[RECORDS FOR THE TASK Boundary: Start]

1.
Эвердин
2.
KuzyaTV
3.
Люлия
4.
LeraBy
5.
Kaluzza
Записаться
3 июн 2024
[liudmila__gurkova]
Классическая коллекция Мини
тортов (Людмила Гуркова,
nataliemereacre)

[RECORDS FOR THE TASK Boundary: End]

[ACTIVITY] All records are to be printed again, exactly and completely.

[TASK OUTPUT]
1.
Эвердин
2.
KuzyaTV
3.
Люлия
4.
LeraBy
5.
Kaluzza
Записаться
3 июн 2024
[liudmila__gurkova]
Классическая коллекция Мини
тортов (Людмила Гуркова,
nataliemereacre)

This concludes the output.